Comme je l’ai écrit, la revendication est traitée comme une notion intellectuelle, un nouveau paradigme, que les gauchistes répètent environ cinq fois par semaine. En fait, c’est un autre exemple de comment le Times passe à côté des événements qui font l’histoire.

Ce n’est pas Trump qui a changé le journalisme, c’est Baquet. Et parce que le journal demeure la vache à lait de la plupart des médias, de nombreuses organisations médiatiques ont suivi le Times dans l’abîme de la haine envers Trump.

Les conséquences sont désastreuses. Un sondage effectué en juin a révélé que 72 % des Américains estiment que la plupart des médias « rapportent des nouvelles qu’ils savent fausses, ou délibérément trompeuses », au moins quelques fois.

Pourtant, le Times, bien qu’il se trompe souvent, n’est jamais saisi par le doute. Bien qu’il n’ait pas manqué la possibilité que Trump remporte les élections et comprenne pourquoi, le journal a rapidement plongé la tête la première dans le marécage de la soi disant collusion avec la Russie. Il est devenu le garçon de courses des agents corrompus du FBI et des dirigeants de la CIA qui s’étaient retournés contre la démocratie, et donc contre l’Amérique.

Le journal a applaudi l’avocat spécial Robert Mueller et, lorsqu’il n’a pas recommandé d’accusations criminelles, il a rapidement tourné casaque et adhéré aux fantasmes de destitution des Démocrates. Et ça na pas cessé.

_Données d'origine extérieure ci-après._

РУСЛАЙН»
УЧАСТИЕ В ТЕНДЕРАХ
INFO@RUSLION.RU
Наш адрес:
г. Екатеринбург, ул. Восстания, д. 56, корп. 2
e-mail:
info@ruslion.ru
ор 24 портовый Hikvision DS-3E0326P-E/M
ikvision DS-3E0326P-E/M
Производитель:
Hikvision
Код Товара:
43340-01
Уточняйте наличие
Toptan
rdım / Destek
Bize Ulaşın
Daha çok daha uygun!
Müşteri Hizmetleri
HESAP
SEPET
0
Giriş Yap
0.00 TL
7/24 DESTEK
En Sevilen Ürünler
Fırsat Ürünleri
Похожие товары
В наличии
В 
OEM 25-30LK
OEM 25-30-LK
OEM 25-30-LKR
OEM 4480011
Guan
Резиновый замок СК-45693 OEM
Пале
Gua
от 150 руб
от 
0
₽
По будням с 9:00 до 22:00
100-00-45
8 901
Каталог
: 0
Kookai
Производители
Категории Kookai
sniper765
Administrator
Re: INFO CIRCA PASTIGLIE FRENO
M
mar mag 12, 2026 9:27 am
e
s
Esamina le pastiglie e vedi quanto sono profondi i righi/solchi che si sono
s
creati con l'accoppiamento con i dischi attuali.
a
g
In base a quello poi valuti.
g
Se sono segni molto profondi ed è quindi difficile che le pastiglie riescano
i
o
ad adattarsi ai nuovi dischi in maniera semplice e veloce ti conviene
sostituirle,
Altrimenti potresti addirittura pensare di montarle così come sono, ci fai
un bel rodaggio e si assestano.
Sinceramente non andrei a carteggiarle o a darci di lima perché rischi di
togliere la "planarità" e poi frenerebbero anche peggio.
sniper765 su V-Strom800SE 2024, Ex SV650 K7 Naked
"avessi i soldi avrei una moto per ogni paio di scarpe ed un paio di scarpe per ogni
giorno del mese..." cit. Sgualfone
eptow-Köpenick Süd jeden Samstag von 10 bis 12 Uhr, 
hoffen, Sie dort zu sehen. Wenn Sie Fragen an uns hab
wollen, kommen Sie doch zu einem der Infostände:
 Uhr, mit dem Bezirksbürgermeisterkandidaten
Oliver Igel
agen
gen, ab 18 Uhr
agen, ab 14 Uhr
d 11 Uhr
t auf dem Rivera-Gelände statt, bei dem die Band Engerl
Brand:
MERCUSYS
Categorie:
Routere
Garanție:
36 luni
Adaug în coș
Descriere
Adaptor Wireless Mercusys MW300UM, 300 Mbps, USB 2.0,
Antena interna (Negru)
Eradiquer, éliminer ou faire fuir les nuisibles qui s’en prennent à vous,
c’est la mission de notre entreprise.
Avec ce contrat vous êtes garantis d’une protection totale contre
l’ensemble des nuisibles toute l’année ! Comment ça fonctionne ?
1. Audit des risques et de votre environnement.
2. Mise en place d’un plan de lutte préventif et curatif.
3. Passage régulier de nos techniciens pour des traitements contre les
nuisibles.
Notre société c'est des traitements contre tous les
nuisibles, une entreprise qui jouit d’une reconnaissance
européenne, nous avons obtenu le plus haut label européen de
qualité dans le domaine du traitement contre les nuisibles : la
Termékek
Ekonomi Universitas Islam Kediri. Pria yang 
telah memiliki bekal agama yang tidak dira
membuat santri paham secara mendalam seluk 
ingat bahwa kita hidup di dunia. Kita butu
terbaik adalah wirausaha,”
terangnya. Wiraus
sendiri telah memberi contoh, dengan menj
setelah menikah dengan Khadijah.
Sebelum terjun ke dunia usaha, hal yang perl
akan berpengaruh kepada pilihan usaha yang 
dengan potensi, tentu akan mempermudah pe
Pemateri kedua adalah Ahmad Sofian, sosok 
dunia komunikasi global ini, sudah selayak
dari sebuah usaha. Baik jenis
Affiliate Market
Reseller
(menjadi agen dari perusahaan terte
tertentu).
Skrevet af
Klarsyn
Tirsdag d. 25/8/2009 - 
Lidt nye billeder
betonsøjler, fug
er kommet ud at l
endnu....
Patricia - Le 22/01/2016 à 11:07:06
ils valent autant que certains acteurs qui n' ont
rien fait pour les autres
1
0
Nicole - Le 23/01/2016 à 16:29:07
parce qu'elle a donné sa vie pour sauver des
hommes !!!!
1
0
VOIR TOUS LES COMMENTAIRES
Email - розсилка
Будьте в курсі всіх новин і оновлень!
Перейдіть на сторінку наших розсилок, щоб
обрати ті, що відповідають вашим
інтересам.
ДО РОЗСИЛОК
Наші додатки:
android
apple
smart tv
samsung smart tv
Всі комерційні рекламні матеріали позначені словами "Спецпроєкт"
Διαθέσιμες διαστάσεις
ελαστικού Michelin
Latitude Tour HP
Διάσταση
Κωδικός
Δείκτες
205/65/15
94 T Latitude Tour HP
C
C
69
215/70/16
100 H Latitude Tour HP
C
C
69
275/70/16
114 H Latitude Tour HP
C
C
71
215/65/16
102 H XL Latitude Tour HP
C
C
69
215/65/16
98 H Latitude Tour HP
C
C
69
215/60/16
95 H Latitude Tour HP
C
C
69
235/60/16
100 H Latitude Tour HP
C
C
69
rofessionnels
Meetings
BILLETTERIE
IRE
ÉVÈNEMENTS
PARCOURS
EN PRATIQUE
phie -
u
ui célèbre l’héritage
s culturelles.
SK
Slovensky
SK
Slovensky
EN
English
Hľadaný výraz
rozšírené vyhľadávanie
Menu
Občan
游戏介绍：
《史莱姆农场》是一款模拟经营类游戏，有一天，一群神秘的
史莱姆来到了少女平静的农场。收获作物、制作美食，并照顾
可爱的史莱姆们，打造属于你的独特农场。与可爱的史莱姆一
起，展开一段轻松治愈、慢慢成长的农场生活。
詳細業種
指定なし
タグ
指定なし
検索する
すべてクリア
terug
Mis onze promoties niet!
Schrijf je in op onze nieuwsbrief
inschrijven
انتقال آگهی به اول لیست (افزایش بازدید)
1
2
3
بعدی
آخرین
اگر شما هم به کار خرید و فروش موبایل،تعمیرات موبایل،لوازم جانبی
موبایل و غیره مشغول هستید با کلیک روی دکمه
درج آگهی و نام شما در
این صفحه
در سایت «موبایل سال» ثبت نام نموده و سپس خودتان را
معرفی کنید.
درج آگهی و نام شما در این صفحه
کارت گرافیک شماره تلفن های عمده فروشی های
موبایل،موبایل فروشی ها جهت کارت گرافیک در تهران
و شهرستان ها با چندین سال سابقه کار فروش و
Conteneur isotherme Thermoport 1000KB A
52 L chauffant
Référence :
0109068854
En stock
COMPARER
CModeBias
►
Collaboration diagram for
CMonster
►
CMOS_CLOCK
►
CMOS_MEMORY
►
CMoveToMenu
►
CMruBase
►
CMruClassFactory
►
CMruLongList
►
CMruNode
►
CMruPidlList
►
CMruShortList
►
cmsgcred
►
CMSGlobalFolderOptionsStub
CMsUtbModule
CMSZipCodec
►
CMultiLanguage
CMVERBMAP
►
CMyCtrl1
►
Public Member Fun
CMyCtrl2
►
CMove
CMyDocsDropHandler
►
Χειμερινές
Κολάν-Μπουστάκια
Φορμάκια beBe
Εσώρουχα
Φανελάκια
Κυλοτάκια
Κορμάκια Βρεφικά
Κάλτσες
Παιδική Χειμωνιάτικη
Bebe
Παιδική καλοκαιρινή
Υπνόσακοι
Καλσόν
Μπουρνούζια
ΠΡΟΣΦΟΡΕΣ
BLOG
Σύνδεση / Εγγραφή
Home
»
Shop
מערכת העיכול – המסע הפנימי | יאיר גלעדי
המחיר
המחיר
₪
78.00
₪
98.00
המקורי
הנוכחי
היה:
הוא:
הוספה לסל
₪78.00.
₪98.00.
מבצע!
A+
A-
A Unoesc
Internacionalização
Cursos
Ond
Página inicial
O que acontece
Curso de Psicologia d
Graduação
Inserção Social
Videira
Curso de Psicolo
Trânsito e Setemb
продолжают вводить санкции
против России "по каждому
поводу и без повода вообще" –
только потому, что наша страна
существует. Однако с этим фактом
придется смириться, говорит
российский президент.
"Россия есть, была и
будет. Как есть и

Une page typiquement injuste et déséquilibrée, est apparue deux jours après la controverse de la manchette. Lorsque Trump s’est rendu à El Paso et à Dayton pour rencontrer les premiers intervenants et les survivants, l’article principal déclarait que « le Président utilise une journée de guérison pour attiser la discorde », mais masquait le fait essentiel : les Démocrates avaient attaqué les premiers en traitant Trump de raciste et de suprémaciste blanc, et il ne faisait que réagir.

Un deuxième article en première page déclarait sans ambages : « El Paso dit que Trump ne sait pas qui nous sommes. »

Le reportage présente les commentaires de six personnes sélectionnées comme représentant la vision unanime d’une ville entière de près de 700 000 habitants. L’expression « qui nous sommes » dans le titre provient d’un dirigeant d’un syndicat municipal du Texas dont le site Web montre qu’il s’agit d’un foyer de partisans pro-démocrates et anti-républicains.

Bienvenue dans le nouveau New York Times, où seules les nouvelles qui correspondent à sa mission valent la peine d’être imprimées.